Andréa Mbuyi-Mutombo

Personal information
- Full name: Andréa M'Buyi-Mutombo
- Date of birth: 7 June 1990 (age 36)
- Place of birth: Brussels, Belgium
- Position: Forward

Youth career
- –2006: Anderlecht
- 2006–2007: FC Brussels
- 2007–2008: Portsmouth

Senior career*
- Years: Team / Apps / (Gls)
- 2008–2009: Portsmouth / 0 / (0)
- 2008: → Zulte Waregem (loan) / 14 / (3)
- 2009–2011: Standard Liège / 2 / (1)
- 2010–2011: → Sint-Truiden (loan) / 28 / (1)
- 2011–2012: Cercle Brugge / 8 / (0)
- 2012–2013: Rijeka / 20 / (0)
- 2014–2015: Istra / 5 / (0)
- 2015: Fréjus Saint-Raphaël / 15 / (2)
- 2015–2016: Inverness Caledonian Thistle / 19 / (1)
- 2017–2018: RNK Split
- 2018–2019: Partick Thistle / 9 / (0)
- 2019–????: Stade Lausanne Ouchy

International career
- 2007: Belgium U19 / 3 / (0)
- 2011: DR Congo / 1 / (0)

= Andréa Mbuyi-Mutombo =

Congolese footballer (born 1990)

Andréa Mbuyi-Mutombo (born 7 June 1990 is a Congolese former footballer.

==Career==
Mbuyi-Mutombo began his career in the youth from Anderlecht, then in 2006 joined FC Brussels. After one year at Strombeek he was scouted and signed for Portsmouth. Mbuyi was sent on loan from Portsmouth to feeder club Zulte Waregem on 22 August 2008. He scored on his debut for Waregem, scoring in the 89th minute against Mechelen, just minutes after being substituted into the game. He scored yet again in his next match against Tubize. After only six months, the Congolese midfielder returned to Portsmouth from Zulte Waregem, where he played 14 games and scored three goals. Mutombo was supposed to stay in Belgium on loan until June, but the Belgian club officials were not happy with his attitude.
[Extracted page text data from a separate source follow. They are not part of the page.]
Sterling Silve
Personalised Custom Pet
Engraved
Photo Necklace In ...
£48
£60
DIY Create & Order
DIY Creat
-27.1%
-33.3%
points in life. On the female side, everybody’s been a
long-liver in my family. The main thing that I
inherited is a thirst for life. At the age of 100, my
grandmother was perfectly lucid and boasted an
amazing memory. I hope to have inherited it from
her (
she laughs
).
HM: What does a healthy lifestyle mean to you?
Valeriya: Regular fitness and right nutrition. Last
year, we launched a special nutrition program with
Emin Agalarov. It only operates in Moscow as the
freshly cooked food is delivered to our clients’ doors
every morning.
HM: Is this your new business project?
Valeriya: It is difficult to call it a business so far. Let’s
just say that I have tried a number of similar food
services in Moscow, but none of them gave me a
Following his release, he underwent trials at Dutch Eredivisie side NEC. He was linked with moves to Genoa, Sporting CP and Sporting Braga. On 19 June 2009, the 18-year-old attacking midfielder joined Standard Liège on a two-year deal.
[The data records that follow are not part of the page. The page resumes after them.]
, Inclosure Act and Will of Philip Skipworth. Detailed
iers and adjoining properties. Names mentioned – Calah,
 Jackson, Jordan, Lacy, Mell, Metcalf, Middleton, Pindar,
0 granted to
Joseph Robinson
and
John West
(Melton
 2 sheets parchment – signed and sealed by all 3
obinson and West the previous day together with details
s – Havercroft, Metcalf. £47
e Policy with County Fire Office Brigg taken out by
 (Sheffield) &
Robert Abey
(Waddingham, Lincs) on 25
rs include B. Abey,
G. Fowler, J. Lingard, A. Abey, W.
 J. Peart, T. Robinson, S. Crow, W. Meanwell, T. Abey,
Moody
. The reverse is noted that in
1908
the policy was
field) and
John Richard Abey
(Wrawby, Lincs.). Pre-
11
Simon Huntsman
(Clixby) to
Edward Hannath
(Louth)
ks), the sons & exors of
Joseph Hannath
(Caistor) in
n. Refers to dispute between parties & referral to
On 11 December 2011, Mbuyi-Mutombo moved to Cercle Brugge on a one-year deal. After spells with Rijeka, Istra and Fréjus Saint-Raphaël, he signed a one-year deal with Scottish club Inverness Caledonian Thistle on 30 July 2015. He scored his first goal for Inverness in a 2–0 Scottish Cup win over Stirling Albion on 19 January 2016.
Mutombo returned to Scotland in August 2018 signing a one-year deal with Partick Thistle. Mutombo left Thistle in January 2019 having scored 3 goals in all competitions.

==International==
He was a youth international for Belgium, at under-19 level.

In 2011, he made his debut for the DR Congo national team.